Warsaw, 11 July 1949. A Member of the Main Commission for the Investigation of German Crimes in Poland, magister [MA] Norbert Szuman, heard as a witness the person specified below; the witness did not swear an oath. Having been advised of the criminal liability for making false declarations, the witness testified as follows:
|Name and surname||Władysław Grzelak|
|Date and place of birth||24 February 1906, Osnaków, Błonie county|
|Names of parents||Antoni and Aniela [née Soforińska?]|
|Occupation of the father||laborer|
|State affiliation and nationality||Polish|
|Religious affiliation||Roman Catholic|
|Place of residence||Warsaw, Mickiewicza Street 37, flat 26|
For about six weeks during the Warsaw Uprising I stayed on the premises of the flooring and veneer factory at Elbląska Street 13, where I had a company apartment. The insurgent action in that area ended in the evening of 1 August. During the first period of the uprising it was impossible to walk on the streets, as the Germans were shooting from shelters at all people who dared to leave their flats. Only some time later, when, on an order which I had not heard, the civilians placed white banners on their houses, women could go with their hands up to buy some bread in the bakery. Approximately the same time, three German soldiers arrived at the factory premises, they came from the troops stationed in the Go/No Go gauge factory on Duchnicka Street who were occupied with dismantling and sending away the factory equipment. They were brought to our factory upon the request of the manager, Peter, to maintain order in the factory, but also because the manager was concerned by the fact that houses were being set on fire.

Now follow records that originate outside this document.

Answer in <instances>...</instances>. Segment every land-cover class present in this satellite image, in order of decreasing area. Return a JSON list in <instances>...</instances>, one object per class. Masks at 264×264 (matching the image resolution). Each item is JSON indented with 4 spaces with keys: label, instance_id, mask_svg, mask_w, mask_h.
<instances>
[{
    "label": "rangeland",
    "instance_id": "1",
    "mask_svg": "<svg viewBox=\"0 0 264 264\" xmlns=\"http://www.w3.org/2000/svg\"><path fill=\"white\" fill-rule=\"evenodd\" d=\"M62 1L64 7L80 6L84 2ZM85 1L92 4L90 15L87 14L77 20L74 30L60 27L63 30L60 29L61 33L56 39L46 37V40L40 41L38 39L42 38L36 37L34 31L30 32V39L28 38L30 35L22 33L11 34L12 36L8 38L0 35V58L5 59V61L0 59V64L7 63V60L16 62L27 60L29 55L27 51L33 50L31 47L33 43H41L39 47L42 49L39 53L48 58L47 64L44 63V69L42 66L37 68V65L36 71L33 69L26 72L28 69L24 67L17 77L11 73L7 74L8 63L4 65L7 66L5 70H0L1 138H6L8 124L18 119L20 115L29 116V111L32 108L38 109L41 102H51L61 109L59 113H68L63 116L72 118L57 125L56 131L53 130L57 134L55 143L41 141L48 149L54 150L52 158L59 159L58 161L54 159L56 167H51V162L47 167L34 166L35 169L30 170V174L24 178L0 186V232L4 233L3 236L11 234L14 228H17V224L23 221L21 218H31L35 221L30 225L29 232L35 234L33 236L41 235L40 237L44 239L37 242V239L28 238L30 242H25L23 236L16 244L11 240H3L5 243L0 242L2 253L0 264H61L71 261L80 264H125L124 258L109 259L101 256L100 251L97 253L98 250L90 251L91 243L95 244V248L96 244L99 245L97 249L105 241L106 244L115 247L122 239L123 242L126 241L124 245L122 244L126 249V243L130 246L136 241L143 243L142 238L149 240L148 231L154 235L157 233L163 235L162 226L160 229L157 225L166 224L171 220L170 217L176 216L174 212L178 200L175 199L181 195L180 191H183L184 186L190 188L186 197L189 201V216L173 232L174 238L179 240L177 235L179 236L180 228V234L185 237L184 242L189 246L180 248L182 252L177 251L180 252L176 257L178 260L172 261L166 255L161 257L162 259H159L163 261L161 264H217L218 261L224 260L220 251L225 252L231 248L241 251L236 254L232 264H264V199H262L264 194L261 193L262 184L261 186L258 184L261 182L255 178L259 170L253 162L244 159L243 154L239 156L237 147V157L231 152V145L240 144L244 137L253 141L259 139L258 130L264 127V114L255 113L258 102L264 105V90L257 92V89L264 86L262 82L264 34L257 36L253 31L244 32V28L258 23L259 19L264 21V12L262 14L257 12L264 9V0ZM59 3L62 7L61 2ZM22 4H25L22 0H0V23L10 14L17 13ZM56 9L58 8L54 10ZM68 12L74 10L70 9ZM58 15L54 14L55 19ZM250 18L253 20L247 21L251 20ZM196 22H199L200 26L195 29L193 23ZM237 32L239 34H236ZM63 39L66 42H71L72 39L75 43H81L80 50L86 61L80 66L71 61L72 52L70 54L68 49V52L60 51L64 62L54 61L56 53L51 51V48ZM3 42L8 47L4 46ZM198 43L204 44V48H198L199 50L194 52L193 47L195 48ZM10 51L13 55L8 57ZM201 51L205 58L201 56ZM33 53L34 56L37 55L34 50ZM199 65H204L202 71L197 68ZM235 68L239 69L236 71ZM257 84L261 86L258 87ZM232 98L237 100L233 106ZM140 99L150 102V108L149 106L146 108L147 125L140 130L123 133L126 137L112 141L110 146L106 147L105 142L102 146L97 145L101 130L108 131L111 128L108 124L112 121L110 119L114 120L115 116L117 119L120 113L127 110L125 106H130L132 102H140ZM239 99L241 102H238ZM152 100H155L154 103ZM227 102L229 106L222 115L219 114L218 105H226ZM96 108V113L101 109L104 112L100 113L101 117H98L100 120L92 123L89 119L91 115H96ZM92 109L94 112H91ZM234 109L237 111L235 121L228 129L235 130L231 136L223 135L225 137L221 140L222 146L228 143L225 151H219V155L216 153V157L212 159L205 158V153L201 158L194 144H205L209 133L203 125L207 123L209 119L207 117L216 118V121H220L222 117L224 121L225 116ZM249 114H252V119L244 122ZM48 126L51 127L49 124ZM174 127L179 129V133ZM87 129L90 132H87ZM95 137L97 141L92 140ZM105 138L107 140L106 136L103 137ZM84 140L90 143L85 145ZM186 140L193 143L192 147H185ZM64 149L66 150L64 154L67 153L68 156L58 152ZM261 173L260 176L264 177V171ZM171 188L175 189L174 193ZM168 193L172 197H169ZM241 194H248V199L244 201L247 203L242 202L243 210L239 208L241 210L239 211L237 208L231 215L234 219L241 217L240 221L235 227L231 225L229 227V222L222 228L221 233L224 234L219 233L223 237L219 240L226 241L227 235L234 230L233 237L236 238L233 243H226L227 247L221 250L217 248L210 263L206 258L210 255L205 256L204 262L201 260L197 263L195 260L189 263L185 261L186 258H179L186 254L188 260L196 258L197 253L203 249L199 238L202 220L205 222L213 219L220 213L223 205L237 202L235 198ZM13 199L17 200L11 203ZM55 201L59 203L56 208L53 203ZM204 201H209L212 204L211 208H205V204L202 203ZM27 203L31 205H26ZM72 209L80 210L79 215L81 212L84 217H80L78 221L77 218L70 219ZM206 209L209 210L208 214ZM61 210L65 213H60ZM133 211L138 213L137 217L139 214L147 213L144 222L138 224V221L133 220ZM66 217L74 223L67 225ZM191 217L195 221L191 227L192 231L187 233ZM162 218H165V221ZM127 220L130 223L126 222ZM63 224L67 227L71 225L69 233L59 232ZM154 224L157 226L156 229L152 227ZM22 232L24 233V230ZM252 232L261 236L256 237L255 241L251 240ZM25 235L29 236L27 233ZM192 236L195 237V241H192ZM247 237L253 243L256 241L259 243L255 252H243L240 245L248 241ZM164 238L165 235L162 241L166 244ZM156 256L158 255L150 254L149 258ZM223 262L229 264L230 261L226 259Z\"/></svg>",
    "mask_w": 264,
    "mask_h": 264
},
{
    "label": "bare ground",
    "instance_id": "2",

Arson had begun in the area of Włościańska Street, then in Powązki, and had been perpetrated by the Germans after having first forced the inhabitants out, and finally on Elbląska Street, where these acts were perpetrated by people who were wearing German Gendarmerie uniforms and speaking Russian under the command of the Germans. Another foreign-speaking unit under German command consisted of “Ukrainians” and Cossacks, who, after a few weeks of the uprising, came to the premises of the Sanitary Depot. They committed many acts of robbery and rape against the local people. One night I saw for myself how they stormed into the house at Elbląska Street 7 and attempted to rape, among others, a few girls 13–14 years of age, who fortunately managed to flee to the premises of our factory. If I remember correctly, the number of that unit was higher than 300. In the meantime, the Germans removed most of the factory machinery, causing a lot of damage to it.
Sometime around the middle of September, I don’t remember the exact date, all the people who were on the factory premises were loaded onto cars and taken to the freight railway station, from which we were deported to Germany.
At this the report was closed and read out.